-- Description of the task --
Set down the text of the rows below word for word, leaving out the pictures.

-- Records --
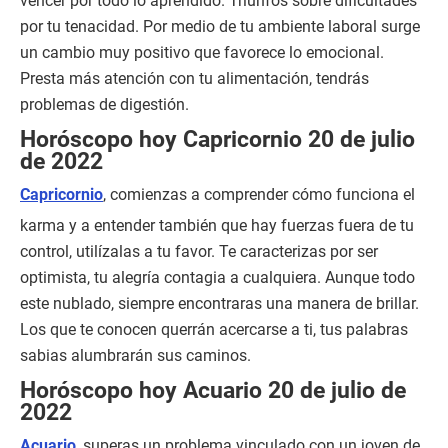
vencer por todo lo aprendido. Triunfos sobre dificultades
por tu tenacidad. Por medio de tu ambiente laboral surge
un cambio muy positivo que favorece lo emocional.
Presta más atención con tu alimentación, tendrás
problemas de digestión.
Horóscopo hoy Capricornio 20 de julio
de 2022
Capricornio
, comienzas a comprender cómo funciona el
karma y a entender también que hay fuerzas fuera de tu
control, utilízalas a tu favor. Te caracterizas por ser
optimista, tu alegría contagia a cualquiera. Aunque todo
este nublado, siempre encontraras una manera de brillar.
Los que te conocen querrán acercarse a ti, tus palabras
sabias alumbrarán sus caminos.
Horóscopo hoy Acuario 20 de julio de
2022
Acuario
, superas un problema vinculado con un joven de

-- Solution for this task --
vencer por todo lo aprendido. Triunfos sobre dificultades
por tu tenacidad. Por medio de tu ambiente laboral surge
un cambio muy positivo que favorece lo emocional.
Presta más atención con tu alimentación, tendrás
problemas de digestión.
Horóscopo hoy Capricornio 20 de julio
de 2022
Capricornio
, comienzas a comprender cómo funciona el
karma y a entender también que hay fuerzas fuera de tu
control, utilízalas a tu favor. Te caracterizas por ser
optimista, tu alegría contagia a cualquiera. Aunque todo
este nublado, siempre encontraras una manera de brillar.
Los que te conocen querrán acercarse a ti, tus palabras
sabias alumbrarán sus caminos.
Horóscopo hoy Acuario 20 de julio de
2022
Acuario
, superas un problema vinculado con un joven de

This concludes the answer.